## ACTIVITY
Please print the part of the Build Back Better article that begins with the words "By David Dayen, The" and ends with "of the nation.", word for word.

## STUDY TEXT
By David Dayen, The American Prospect
A couple of days ago, I took to The New York Times to lay out a concept for thinking about the Build Back Better Act. We had a pandemic that exposed real cracks in our social policy, in areas like health care, family care, housing, and cash assistance in an emergency. We showed ourselves unprepared for a crisis, with another slow-motion crisis—our warming planet—looming on the horizon. So the imperative was to reduce these vulnerabilities for Americans with simple, meaningful, permanent programs, in ways that could earn back the trust of the nation.
After six months of wrangling, we have a framework from the White House on the Build Back Better Act. It’s unclear whether this includes everything that will be in the final bill (in particular, drug prices and the state and local tax deduction are big wild cards), when the final bill text will be produced, and whether all 50 Democratic senators are on board (neither Joe Manchin nor Kyrsten Sinema has actually said that they would vote for this). It seems pretty clear that a framework, by itself, won’t be enough to get the House to pass the bipartisan infrastructure bill, although that’s what will be asked of progressives today; in fact, that appears to be the purpose of this announcement.

But this is close enough to the final tally for the Biden agenda that we can assess it. There will be a lot of focus on what didn’t make the cut; paid family and medical leave and Medicare negotiation of prescription drug prices are the biggest omissions. But what about what’s in here? Does it cohere to this standard of building back better?

## EXTRACTED DATA
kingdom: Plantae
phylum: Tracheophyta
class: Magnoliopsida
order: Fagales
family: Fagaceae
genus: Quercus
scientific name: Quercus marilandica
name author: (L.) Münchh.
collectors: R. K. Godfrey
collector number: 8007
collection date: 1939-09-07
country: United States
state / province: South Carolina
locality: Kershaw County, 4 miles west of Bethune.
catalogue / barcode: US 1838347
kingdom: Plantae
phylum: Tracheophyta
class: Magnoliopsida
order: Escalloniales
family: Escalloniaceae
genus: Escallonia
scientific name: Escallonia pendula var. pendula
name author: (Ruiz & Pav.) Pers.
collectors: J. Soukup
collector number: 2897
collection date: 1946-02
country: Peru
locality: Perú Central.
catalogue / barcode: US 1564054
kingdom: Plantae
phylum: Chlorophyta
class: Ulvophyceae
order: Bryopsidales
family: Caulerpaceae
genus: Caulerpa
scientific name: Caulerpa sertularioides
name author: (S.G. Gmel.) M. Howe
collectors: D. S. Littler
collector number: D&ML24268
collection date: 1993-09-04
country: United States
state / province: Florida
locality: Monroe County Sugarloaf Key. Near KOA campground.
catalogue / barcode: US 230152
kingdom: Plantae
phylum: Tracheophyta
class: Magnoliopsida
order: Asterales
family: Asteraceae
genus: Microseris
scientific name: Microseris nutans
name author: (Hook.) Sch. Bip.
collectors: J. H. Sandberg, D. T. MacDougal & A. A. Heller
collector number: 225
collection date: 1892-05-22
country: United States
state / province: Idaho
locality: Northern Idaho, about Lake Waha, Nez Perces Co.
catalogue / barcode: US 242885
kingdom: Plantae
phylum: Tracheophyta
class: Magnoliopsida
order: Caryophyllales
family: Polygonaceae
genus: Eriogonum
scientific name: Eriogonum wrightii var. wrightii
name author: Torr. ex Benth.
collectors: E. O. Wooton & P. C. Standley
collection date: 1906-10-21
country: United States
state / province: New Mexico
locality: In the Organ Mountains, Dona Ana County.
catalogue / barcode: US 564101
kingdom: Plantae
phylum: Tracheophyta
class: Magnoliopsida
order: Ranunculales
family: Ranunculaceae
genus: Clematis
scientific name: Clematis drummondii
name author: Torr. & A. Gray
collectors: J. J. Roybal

## TASK OUTPUT
By David Dayen, The American Prospect
A couple of days ago, I took to The New York Times to lay out a concept for thinking about the Build Back Better Act. We had a pandemic that exposed real cracks in our social policy, in areas like health care, family care, housing, and cash assistance in an emergency. We showed ourselves unprepared for a crisis, with another slow-motion crisis—our warming planet—looming on the horizon. So the imperative was to reduce these vulnerabilities for Americans with simple, meaningful, permanent programs, in ways that could earn back the trust of the nation.